The Bears locker room at Soldier Field emptied out and still two dozen reporters huddled around No. 52’s locker waiting to speak with the Bears’ $141 million bulldozer of a man.
Other locker stalls were clean, the floors bare. It was in stark contrast to how the locker room looks during most post game interviews – littered with pads, cleats and athletic tape. The equipment staff had nothing more to do, except wait for the last players to clear out.
On the far side of the room, kicker Eddy Pineiro picked up his duffel bag and walked out. Cornerback Prince Amukamara dressed after his shower and headed home, too. Mack was the last player in the building following the Bears win over the New York Giants, 19-14, on Sunday.
In recent weeks, Mack disappeared in the fray. He hadn’t recorded a sack in four weeks. He didn’t record a single tackle, pass deflection – nothing – in last week’s loss to the Los Angeles Rams. The box score completely omitted his name. Khalil Mack simply … vanished.
Or so it seemed. Finally, he stepped out from the showers and made his way to his locker.
“I was in the cold tub,” Mack explained.
The Bears play in four days, on Thanksgiving Day. It’s a quick turnaround and Mack was doing what he can to make sure his body is ready.
“I explained that to the guys,” Mack said. “Look, there’s a cold tub party in there. I was the last one. Sorry I made y’all wait so long.”
Bears fans have been waiting, too, but Mack need not apologize to them. With a $141 million contract comes a certain level of scrutiny. But with two, sometimes three opponents blocking him on almost every play, there’s only so much one man can do.

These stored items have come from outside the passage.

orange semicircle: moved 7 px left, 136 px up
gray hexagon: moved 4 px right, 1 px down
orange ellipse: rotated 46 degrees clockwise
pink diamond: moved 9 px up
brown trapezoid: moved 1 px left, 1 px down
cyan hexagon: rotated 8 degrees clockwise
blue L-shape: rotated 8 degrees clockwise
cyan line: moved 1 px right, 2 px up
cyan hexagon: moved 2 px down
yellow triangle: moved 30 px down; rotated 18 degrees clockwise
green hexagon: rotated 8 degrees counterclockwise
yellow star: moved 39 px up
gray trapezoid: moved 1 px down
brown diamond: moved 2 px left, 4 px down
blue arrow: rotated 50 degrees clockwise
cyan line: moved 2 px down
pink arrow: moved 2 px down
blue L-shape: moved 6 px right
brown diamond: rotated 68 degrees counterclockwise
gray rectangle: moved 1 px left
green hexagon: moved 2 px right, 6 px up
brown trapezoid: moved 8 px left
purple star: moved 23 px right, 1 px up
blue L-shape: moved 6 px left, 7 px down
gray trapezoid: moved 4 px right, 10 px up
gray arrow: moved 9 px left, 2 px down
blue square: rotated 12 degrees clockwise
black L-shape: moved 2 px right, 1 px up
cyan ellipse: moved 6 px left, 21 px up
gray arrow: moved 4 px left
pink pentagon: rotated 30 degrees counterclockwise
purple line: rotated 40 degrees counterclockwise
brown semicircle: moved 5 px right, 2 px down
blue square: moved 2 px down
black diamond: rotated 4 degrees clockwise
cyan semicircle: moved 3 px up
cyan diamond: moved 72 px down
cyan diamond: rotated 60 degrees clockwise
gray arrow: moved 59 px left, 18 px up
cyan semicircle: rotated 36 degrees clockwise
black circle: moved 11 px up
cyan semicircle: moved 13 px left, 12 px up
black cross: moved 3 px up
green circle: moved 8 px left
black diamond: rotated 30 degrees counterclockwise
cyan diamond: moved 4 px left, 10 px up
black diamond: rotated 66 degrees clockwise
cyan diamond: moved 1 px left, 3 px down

When the Giants made the mistake of trying to stop him with one man Sunday, Mack reminded everyone what he can do.
“Finally got singled up,” Mack said. “I knew I had to make the most of the opportunity.”
Mack’s strip-sack of New York quarterback Daniel Jones in the third quarter gave the Bears the ball at the New York 3-yard line, swinging the momentum. Bears lineman Nick Williams pounced on the fumble.
Williams might have scored, too, had the scrum for the ball not knocked him over.
“I don’t know how Nick beat me to it,” linebacker Leonard Floyd said. “He’s really mad I knocked him down. I think I tripped him.”
“There was some discussion on what happened,” Mack added with a wry grin.
Sunday was yet another example of how Mack’s effect on a football game doesn’t show up in the box score. He had three tackles and two QB hits, to go along with the sack and forced fumble. Less tangible is the attention he commands, creating holes for the likes of Floyd and Williams.
On the strip-sack, Floyd reached Jones at almost the same instant as Mack. Floyd hit the quarterback four times Sunday. Roy Robertson-Harris hit Jones twice.
“You felt 52 everywhere today,” Bears coach Matt Nagy said “You really did. He was everywhere. You know, when we have that, you can feel our game really elevate, and that’s what it’s all about.”
And when he does have a chance, one-on-one, Mack can change a game.
“They’ve been triple-teaming him, double, chip, everything in the book,” safety Eddie Jackson said. “So you give him a one-on-one, you see what he’s capable of doing. We’re going to put our money on Mack every time one-on-one.”